Dawson Filter peered through the hole starfish had dissolved in the 46.6-billion-light-year wide steel orb to which he’d been confined for the past three weeks. Making a sound that could heard, he climbed through the gap. Sylvester Denny, Twelve-Anne Stradivari, and Babe Listowel followed him.
“There are four,” thought several of the grapes, “four more than no score and no less than negative twelve of them.”
“What was that?” asked Dawson Filter, who had a limited knowledge of what things were.
“That was a thought,” Babe Listowel replied.
Twelve-Anne had walked over to a sign reading “This grapevine has all knowledge. It also has love, so that’s something.” She thought this an interesting lie; certainly more interesting than the lie that was Sylvester Denny’s life.
Motioning for the others to come, she said “Hello, friends of mine. Upon seeing this sign, an idea has entered my mind: let’s have a contest to see who can craft the most interesting lie.”
“A game and recreational activity?” scoffed Babe Listowel, “What is this, 15th century Europe?”
“I have an uncle with an eyepatch that says ‘no trespassing’ on it.” Sylvester Denny said, participating in the game to show his appreciation for 15th-century European culture.
“And I-” Dawson Filter began, cut off by the second part of his sentence.
Dawson was immediately crowned the victor, his lie being the single most riveting sentence any in the group had ever heard or thought. This is particularly impressive when one bears in mind that Babe Listowel built a thought-powered rivet driver in his college-woodworking class. Speaking of bears in minds, the grapes had begun to think again.
“Bears dare not bury their cares in safes made from soup wafers.”

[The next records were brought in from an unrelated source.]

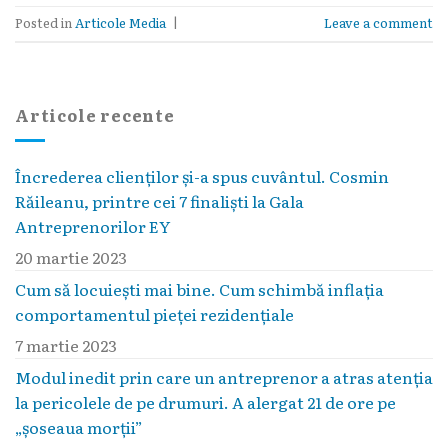
Posted in
Articole Media
|
Leave a comment
Articole recente
Încrederea clienților și-a spus cuvântul. Cosmin
Răileanu, printre cei 7 finaliști la Gala
Antreprenorilor EY
20 martie 2023
Cum să locuieşti mai bine. Cum schimbă inflaţia
comportamentul pieţei rezidenţiale
7 martie 2023
Modul inedit prin care un antreprenor a atras atenția
la pericolele de pe drumuri. A alergat 21 de ore pe
„șoseaua morții”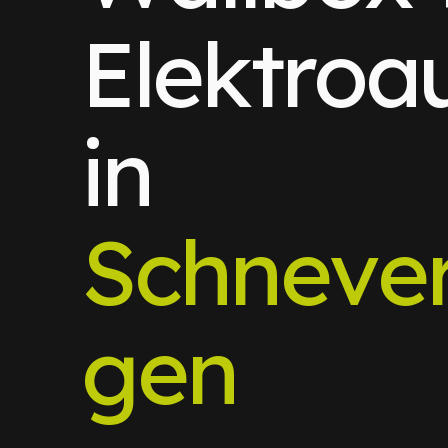
Elektroa
in
Schnever
gen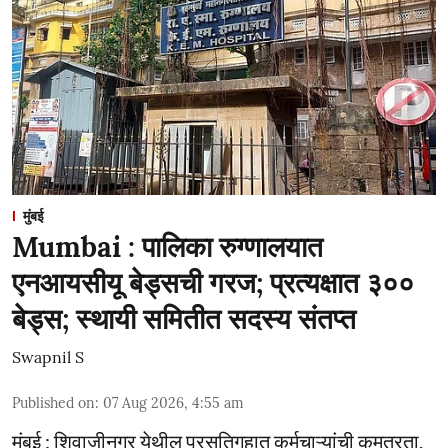
मुंबई
Mumbai : पालिका रुग्णालयात
एनआयसीयू बेड्सची गरज; प्रत्यक्षात ३००
बेड्स; स्थायी समितीत सदस्य संतप्त
Swapnil S
Published on
:
07 Aug 2026, 4:55 am
मुंबई : शिवाजीनगर येथील प्रसूतिगृहात कर्मचाऱ्यांची कमतरता,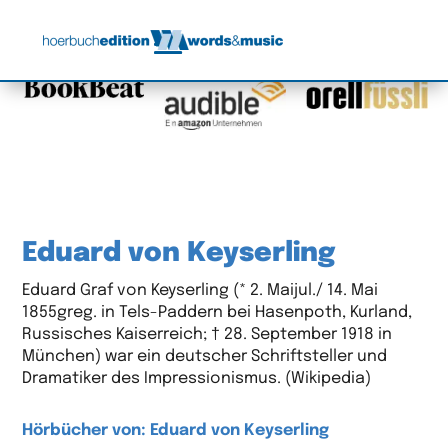
Eduard von Keyserling
Eduard Graf von Keyserling (* 2. Maijul./ 14. Mai
1855greg. in Tels-Paddern bei Hasenpoth, Kurland,
Russisches Kaiserreich; † 28. September 1918 in
München) war ein deutscher Schriftsteller und
Dramatiker des Impressionismus. (Wikipedia)
Hörbücher von: Eduard von Keyserling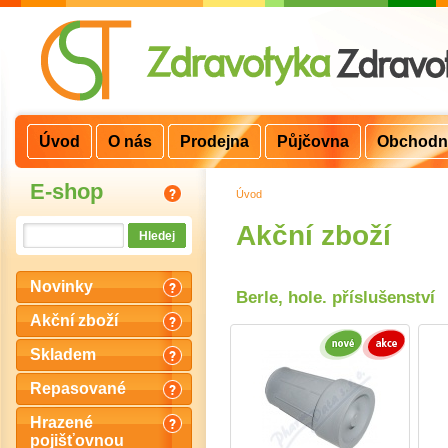
Úvod
O nás
Prodejna
Půjčovna
Obchodn
E-shop
Úvod
>
Akční zboží
Novinky
Berle, hole. příslušenství
Akční zboží
Skladem
Repasované
Hrazené
pojišťovnou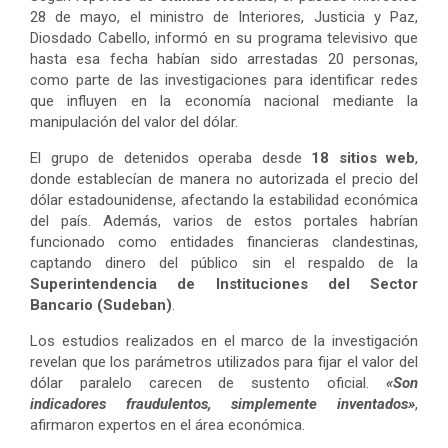
28 de mayo, el ministro de Interiores, Justicia y Paz,
Diosdado Cabello, informó en su programa televisivo que
hasta esa fecha habían sido arrestadas 20 personas,
como parte de las investigaciones para identificar redes
que influyen en la economía nacional mediante la
manipulación del valor del dólar.
El grupo de detenidos operaba desde
18 sitios web
,
donde establecían de manera no autorizada el precio del
dólar estadounidense, afectando la estabilidad económica
del país. Además, varios de estos portales habrían
funcionado como entidades financieras clandestinas,
captando dinero del público sin el respaldo de la
Superintendencia de Instituciones del Sector
Bancario (Sudeban)
.
Los estudios realizados en el marco de la investigación
revelan que los parámetros utilizados para fijar el valor del
dólar paralelo carecen de sustento oficial.
«Son
indicadores fraudulentos, simplemente inventados»
,
afirmaron expertos en el área económica.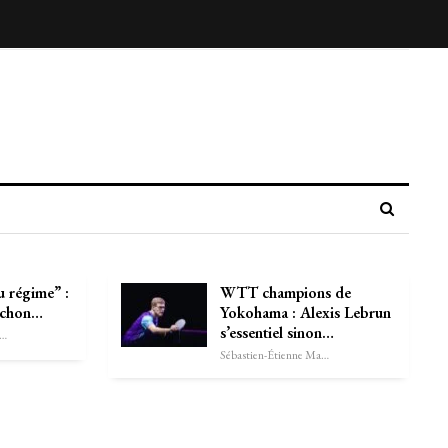
au régime” :
WTT champions de
nchon…
Yokohama : Alexis Lebrun
s’essentiel sinon…
astien-Étienne Marechal
Sébastien-Étienne Marechal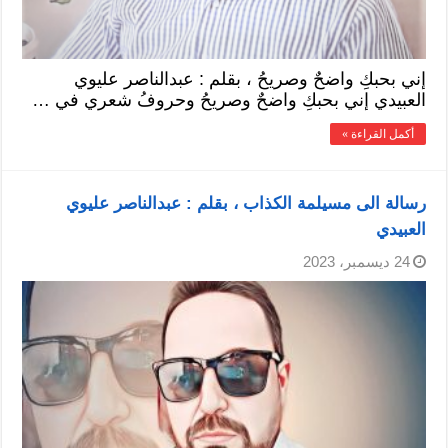
إني بحبكِ واضحٌ وصريحُ ، بقلم : عبدالناصر عليوي
العبيدي إني بحبكِ واضحٌ وصريحُ وحروفُ شعري في …
أكمل القراءة »
رسالة الى مسيلمة الكذاب ، بقلم : عبدالناصر عليوي
العبيدي
24 ديسمبر، 2023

This fact was not strictly relevant to the Quest Committee’s current activities. Nevertheless, it was undeniable. They had all raised a bear or two in their day; and not once had any of these bears ever dared to bury its cares in safes made from soup wafers. This confirmed that the grapevine did indeed possess all knowledge. Because the committee had just completed its most recent quest (ie; to escape the universe), they saw this as an opportunity to take out two quests in one day by asking the vine for the answer to the ever elusive True Meaning of Feelings quest.
“What is the True Meaning of Feelings?” Dawson Filter asked.
“Sorry, say we the sorry grapes, we hate to say nay and waste your time, but for the word for feeling’s true meaning, there is no rhyme. We stand amazed at the ways you take words and herd them into order unconstrained, and take pains to do the same for your sake, but are unable in the case you ask of us.”
Dawson Filter, Sylvester Denny, Twelve-Anne Stradivari, and friend hung their heads in sadness. They all fell into the fetal position and began to sing dirges in inharmony. They had only one option: create a language in which every word rhymes, and use the new language to ask the grapevine the True Meaning of Feelings. The simplest way to do this was to sing dirges in the fetal position.